More than one-third of physician assistants (PAs) meet criteria for burnout, suggests a study in the September issue of JAAPA, Journal of the American Academy of PAs (AAPA).

Burnout symptoms are key contributors to both depression and medical errors among PAs, according to the new research by Sarah R. Blackstone, Ph.D., MPH, of University of Virginia School of Medicine, Charlottesville, and colleagues. They write, “This study provides evidence supporting the need to address burnout in PAs, who continue to be of growing importance in the healthcare system.” (At the time the study was performed, Dr. Blackstone was at James Madison University, Harrisonburg, Va.)

Burnout mediates depression’s effects on professional outcomes in PAs

In the survey study, 858 PAs completed the Stanford Professional Fulfillment Index, which assesses aspects of burnout (work exhaustion and interpersonal disengagement) along with professional fulfillment. Other assessments included anxiety and depression, information on professional practice as a PA, and experience with medical errors.

Approximately 34 percent of PAs responding to the survey met criteria for burnout. Forty-six percent met criteria for work exhaustion and 30 percent for interpersonal disengagement.
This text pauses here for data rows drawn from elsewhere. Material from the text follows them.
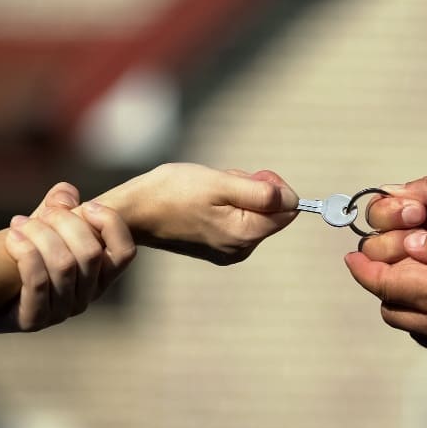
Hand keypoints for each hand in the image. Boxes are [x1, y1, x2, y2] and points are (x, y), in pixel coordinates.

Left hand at [0, 183, 135, 359]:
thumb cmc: (21, 254)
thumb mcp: (45, 226)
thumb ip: (60, 207)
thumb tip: (66, 193)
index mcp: (100, 273)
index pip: (124, 252)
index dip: (111, 224)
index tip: (87, 205)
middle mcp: (87, 296)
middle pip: (91, 253)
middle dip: (65, 222)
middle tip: (44, 211)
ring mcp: (62, 311)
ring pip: (64, 265)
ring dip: (40, 234)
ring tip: (19, 222)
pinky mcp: (34, 320)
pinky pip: (38, 282)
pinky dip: (26, 252)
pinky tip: (12, 237)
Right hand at [94, 163, 298, 264]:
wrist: (133, 211)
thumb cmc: (172, 192)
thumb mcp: (219, 183)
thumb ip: (259, 191)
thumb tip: (293, 200)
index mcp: (244, 235)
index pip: (288, 211)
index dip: (276, 187)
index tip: (250, 175)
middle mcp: (240, 250)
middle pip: (270, 212)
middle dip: (252, 189)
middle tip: (220, 182)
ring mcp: (227, 251)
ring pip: (252, 214)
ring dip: (237, 195)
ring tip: (206, 191)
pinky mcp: (216, 248)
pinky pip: (236, 221)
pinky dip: (226, 205)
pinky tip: (201, 202)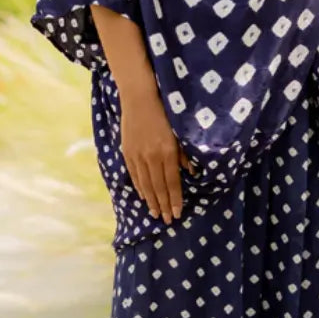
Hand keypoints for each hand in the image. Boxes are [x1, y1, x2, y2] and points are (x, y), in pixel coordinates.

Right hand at [120, 78, 195, 225]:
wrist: (139, 97)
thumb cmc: (164, 111)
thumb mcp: (179, 131)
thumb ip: (184, 153)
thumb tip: (191, 173)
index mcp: (167, 151)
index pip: (172, 182)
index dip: (175, 200)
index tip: (177, 214)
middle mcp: (152, 156)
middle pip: (158, 187)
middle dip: (163, 205)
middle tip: (167, 221)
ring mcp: (137, 155)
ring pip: (145, 184)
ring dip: (151, 201)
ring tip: (155, 213)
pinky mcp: (127, 152)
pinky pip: (134, 174)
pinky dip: (139, 187)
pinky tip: (143, 196)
But despite these measures of burnout, more than half of PAs (53 percent) reported at least moderate levels of professional fulfillment.

“About six percent of PAs met criteria for depression: a lower rate than previously reported in physicians or in the general population. Thirteen percent had moderate to severe levels of anxiety. About 80 percent of PAs self-reported making at least one medical error during their careers.”

Studies in physicians have shown a link between depression and burnout, with both factors negatively affecting performance including medical errors and patient outcomes. The researchers performed a series of “mediation analyses” to explore the interrelationships among burnout, depression, medical errors, and professional fulfillment among PAs.

The results suggested that the burnout symptoms of work exhaustion and interpersonal disengagement “fully mediated” the relationship between depression on the one hand and professional fulfillment on the other. “Burnout plays a stronger role in job satisfaction than symptoms of depression,” the researchers write.


Burnout and depression occur at high rates among physicians and other healthcare providers, with important implications for quality of care, patient safety, and retention of qualified professionals. But less is known about burnout and depression among PAs, who play an increasingly important role in providing patient care.

Adding to previous reports, the study finds that “burnout is a growing problem for PAs”—while at the same time showing that most PAs report moderate to high levels of professional fulfillment. “Although depression influences feelings of professional fulfillment, it is mediated by symptoms of burnout, mainly work exhaustion and interpersonal disengagement,” Dr. Blackstone and coauthors write. Burnout symptoms also contribute to the risk of medical errors.